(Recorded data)
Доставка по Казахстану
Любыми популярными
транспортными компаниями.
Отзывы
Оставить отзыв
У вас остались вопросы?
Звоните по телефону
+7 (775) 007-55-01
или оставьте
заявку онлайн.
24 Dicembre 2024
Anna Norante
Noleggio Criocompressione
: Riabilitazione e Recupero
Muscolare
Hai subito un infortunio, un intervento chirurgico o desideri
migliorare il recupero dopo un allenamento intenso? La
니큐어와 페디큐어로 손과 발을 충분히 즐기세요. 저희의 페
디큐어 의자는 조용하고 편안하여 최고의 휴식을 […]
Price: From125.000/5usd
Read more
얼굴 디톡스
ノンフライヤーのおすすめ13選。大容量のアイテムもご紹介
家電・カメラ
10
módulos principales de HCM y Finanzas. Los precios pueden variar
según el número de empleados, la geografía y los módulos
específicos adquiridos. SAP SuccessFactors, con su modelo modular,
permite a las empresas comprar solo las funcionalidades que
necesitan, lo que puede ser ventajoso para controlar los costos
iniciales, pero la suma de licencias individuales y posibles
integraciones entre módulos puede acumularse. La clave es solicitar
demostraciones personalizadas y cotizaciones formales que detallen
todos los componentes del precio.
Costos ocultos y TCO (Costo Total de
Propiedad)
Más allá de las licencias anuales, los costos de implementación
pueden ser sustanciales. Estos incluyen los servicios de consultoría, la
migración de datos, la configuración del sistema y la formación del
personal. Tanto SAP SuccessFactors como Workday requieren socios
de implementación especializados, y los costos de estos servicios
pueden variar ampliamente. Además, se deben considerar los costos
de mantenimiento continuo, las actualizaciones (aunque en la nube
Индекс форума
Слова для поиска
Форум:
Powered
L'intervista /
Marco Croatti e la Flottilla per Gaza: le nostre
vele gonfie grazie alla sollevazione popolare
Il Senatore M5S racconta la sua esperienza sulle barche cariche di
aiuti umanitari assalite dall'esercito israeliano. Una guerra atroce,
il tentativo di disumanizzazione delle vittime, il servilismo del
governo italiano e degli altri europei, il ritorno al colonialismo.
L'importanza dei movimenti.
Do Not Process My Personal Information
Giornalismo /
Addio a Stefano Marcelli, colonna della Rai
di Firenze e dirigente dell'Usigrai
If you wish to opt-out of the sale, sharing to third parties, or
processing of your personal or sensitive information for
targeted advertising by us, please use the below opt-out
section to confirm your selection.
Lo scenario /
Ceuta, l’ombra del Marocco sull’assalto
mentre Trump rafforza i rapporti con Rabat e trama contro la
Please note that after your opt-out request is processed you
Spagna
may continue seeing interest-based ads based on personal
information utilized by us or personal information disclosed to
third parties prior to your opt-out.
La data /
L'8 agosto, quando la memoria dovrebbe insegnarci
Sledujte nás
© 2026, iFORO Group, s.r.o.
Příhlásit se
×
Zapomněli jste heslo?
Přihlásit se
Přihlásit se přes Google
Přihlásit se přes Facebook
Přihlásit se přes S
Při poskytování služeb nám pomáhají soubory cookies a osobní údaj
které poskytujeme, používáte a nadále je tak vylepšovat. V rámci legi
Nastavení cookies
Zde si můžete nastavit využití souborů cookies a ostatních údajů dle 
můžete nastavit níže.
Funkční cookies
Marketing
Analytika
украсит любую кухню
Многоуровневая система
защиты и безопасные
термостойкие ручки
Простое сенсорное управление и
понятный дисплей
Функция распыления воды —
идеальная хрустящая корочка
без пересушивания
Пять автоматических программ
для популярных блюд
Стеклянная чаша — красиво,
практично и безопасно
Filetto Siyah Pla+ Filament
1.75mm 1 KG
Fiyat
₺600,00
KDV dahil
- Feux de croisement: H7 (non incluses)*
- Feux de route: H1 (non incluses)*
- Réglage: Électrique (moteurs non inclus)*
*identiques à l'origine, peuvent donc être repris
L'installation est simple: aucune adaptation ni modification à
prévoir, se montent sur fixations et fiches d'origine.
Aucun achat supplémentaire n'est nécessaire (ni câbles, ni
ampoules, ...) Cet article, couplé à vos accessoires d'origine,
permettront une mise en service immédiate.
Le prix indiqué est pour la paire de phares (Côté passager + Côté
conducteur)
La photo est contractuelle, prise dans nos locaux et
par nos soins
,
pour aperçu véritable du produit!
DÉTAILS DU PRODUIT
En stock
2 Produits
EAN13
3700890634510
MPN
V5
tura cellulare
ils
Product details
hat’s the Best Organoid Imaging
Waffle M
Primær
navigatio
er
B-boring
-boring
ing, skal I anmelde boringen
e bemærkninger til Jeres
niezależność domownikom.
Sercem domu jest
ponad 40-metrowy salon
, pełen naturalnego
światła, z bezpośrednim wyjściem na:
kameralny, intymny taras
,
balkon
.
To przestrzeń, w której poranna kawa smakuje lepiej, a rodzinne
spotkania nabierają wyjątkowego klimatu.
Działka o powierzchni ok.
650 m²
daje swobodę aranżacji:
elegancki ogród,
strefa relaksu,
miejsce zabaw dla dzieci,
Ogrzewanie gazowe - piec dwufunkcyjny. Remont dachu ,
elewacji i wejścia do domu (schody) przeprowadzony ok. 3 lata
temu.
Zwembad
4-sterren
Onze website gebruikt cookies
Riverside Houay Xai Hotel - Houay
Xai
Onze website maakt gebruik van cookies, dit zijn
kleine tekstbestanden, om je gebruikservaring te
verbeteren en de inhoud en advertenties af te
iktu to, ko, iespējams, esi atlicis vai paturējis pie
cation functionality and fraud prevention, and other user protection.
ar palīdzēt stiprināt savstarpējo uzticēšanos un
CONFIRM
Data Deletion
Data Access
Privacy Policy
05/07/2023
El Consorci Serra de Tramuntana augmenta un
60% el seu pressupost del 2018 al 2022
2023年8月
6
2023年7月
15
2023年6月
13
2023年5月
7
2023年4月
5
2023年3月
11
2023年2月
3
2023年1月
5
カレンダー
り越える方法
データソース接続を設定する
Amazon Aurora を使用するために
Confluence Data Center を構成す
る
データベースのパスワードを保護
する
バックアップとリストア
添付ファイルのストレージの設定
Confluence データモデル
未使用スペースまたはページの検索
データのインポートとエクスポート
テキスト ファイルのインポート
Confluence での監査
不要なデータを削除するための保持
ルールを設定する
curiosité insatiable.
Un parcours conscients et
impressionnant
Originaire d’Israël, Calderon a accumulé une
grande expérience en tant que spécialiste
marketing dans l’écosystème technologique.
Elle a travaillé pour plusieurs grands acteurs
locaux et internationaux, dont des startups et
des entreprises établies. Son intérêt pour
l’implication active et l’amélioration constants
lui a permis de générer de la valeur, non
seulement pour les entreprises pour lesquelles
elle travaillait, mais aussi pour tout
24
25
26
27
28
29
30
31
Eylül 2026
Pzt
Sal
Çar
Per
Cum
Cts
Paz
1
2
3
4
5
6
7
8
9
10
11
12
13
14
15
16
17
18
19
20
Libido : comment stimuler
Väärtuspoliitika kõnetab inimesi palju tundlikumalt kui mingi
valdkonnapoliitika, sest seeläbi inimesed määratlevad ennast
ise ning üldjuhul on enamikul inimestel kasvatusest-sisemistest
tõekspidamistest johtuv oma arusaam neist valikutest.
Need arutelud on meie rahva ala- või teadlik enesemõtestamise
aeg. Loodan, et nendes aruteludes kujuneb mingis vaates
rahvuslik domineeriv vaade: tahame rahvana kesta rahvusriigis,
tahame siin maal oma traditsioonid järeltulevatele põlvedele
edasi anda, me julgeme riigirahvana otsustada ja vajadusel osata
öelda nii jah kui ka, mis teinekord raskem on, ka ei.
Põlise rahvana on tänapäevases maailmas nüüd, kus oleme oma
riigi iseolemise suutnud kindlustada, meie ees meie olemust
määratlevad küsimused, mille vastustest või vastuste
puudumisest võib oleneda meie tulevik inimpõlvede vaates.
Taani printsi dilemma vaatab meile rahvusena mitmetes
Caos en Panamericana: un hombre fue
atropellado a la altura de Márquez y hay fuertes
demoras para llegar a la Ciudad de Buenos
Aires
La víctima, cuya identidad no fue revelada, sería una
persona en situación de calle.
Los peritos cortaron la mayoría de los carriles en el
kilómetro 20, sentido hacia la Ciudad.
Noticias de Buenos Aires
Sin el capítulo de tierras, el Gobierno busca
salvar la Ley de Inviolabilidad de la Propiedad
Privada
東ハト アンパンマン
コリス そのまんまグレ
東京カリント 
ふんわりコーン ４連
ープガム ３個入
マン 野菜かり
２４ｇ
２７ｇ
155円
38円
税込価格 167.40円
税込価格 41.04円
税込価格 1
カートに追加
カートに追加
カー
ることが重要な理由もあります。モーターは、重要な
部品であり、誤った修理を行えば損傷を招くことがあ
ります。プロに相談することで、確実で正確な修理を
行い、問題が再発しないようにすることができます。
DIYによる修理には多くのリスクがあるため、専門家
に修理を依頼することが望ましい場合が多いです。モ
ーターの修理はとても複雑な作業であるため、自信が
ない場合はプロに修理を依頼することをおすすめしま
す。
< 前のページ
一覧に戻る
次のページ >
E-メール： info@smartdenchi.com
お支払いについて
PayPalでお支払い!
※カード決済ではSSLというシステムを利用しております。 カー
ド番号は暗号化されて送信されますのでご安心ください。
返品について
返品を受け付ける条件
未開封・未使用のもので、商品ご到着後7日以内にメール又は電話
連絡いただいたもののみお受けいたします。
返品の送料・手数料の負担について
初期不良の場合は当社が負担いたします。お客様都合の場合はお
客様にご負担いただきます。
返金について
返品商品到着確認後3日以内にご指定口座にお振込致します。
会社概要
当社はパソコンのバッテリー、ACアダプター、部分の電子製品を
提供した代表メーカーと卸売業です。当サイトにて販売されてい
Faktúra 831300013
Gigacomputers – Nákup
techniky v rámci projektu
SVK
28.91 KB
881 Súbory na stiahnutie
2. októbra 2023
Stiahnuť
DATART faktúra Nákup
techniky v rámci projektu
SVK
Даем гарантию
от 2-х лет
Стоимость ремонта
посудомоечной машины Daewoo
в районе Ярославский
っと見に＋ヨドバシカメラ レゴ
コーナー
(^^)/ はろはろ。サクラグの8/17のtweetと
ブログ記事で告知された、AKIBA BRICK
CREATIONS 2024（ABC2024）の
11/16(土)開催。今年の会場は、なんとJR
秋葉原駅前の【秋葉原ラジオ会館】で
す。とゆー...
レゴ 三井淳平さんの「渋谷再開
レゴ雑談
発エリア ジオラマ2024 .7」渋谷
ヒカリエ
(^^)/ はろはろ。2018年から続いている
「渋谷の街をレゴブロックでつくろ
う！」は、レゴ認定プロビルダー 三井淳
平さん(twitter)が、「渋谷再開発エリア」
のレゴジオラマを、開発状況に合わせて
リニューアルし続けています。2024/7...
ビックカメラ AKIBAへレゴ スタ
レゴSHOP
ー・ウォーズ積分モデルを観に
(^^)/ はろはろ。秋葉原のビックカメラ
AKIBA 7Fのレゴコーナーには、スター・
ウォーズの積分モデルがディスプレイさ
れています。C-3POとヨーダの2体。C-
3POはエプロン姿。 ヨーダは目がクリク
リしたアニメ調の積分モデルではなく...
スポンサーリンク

Problem statement:
Every line above that holds the word "Nákup" should be copied out.

Answer for this exercise:
Gigacomputers – Nákup
DATART faktúra Nákup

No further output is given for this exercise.